Towards Understanding Ambiguity Resolution in Multimodal Inference of Meaning
Yufei Wang, Adriana Kovashka, Loretta Fernández, Marc N. Coutanche, Seth Wiener
TL;DR
This study tackles ambiguity resolution in multimodal foreign-language learning by examining how image and text features, along with learners' language backgrounds, influence the inference of unfamiliar word meanings. It reports two participant studies and analyzes data- and participant-driven predictors, finding limited robust features overall but language-specific effects. It then evaluates AI systems' ability to predict participant performance, showing that incorporating strategy information and image-derived descriptions enhances predictive power and demonstrates the potential for AI-assisted dynamic curation of increasingly challenging learning examples.
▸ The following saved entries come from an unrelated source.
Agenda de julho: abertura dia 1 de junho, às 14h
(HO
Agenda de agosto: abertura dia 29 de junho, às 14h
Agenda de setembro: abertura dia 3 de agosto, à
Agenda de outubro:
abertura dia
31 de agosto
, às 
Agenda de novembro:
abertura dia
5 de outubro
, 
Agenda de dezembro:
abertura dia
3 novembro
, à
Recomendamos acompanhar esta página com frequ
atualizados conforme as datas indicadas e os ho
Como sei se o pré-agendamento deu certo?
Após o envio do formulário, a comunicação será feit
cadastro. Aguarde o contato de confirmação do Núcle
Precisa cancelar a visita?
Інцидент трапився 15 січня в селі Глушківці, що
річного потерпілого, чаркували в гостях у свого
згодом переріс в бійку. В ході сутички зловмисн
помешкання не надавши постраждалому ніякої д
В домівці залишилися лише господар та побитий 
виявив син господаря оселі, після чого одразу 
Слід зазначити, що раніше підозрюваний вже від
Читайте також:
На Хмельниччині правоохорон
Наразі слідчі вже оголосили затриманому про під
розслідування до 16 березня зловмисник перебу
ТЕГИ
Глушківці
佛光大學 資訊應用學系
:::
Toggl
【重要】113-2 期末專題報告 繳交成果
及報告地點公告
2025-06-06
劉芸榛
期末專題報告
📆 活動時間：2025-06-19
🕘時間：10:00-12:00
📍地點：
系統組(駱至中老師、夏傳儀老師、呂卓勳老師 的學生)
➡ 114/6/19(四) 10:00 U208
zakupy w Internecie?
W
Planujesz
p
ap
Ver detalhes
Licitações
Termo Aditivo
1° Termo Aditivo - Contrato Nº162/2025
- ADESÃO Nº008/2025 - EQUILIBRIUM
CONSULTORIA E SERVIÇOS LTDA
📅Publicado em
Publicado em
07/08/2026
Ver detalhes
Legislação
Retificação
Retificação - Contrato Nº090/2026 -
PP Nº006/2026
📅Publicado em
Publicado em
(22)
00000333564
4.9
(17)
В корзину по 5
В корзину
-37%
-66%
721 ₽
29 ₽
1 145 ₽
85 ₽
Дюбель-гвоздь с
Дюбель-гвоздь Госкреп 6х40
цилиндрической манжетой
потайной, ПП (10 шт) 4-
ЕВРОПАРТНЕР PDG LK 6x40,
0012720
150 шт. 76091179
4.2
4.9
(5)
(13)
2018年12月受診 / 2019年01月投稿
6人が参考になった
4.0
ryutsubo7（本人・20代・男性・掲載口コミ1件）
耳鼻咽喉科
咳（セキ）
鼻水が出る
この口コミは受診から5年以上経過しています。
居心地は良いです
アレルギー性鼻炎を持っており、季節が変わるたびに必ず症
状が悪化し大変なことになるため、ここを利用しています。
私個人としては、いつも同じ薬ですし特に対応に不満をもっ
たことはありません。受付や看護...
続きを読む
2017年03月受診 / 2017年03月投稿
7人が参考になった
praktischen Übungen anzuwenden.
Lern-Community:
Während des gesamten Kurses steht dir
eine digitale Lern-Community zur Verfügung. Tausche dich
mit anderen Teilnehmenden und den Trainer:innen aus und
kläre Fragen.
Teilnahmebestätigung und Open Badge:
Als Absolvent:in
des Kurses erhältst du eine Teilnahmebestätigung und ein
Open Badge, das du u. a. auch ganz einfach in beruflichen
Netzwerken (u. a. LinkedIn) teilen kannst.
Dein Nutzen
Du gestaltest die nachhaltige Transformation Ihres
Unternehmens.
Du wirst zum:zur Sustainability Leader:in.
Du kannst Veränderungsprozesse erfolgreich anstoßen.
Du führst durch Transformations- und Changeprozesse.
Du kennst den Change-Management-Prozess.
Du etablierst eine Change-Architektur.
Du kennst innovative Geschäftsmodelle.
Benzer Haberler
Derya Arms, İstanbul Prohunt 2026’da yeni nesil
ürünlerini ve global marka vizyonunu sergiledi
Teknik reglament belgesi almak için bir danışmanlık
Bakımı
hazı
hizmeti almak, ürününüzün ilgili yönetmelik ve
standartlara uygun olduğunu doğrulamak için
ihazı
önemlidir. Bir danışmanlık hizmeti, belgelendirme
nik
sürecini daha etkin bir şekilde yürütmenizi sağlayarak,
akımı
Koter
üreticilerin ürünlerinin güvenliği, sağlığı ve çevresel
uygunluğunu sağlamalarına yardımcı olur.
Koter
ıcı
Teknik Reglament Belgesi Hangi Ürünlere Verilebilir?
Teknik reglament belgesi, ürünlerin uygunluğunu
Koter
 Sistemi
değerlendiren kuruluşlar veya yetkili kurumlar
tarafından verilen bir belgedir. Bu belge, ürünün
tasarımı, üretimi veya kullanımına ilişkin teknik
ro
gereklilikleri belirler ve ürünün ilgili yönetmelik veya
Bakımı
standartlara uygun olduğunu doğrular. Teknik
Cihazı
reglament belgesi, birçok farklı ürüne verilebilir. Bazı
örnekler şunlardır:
The work points toward adaptive, multimodal learning environments and emphasizes the need for larger datasets and safeguards when applying AI to pedagogy.
Abstract
We investigate a new setting for foreign language learning, where learners infer the meaning of unfamiliar words in a multimodal context of a sentence describing a paired image. We conduct studies with human participants using different image-text pairs. We analyze the features of the data (i.e., images and texts) that make it easier for participants to infer the meaning of a masked or unfamiliar word, and what language backgrounds of the participants correlate with success. We find only some intuitive features have strong correlations with participant performance, prompting the need for further investigating of predictive features for success in these tasks. We also analyze the ability of AI systems to reason about participant performance, and discover promising future directions for improving this reasoning ability.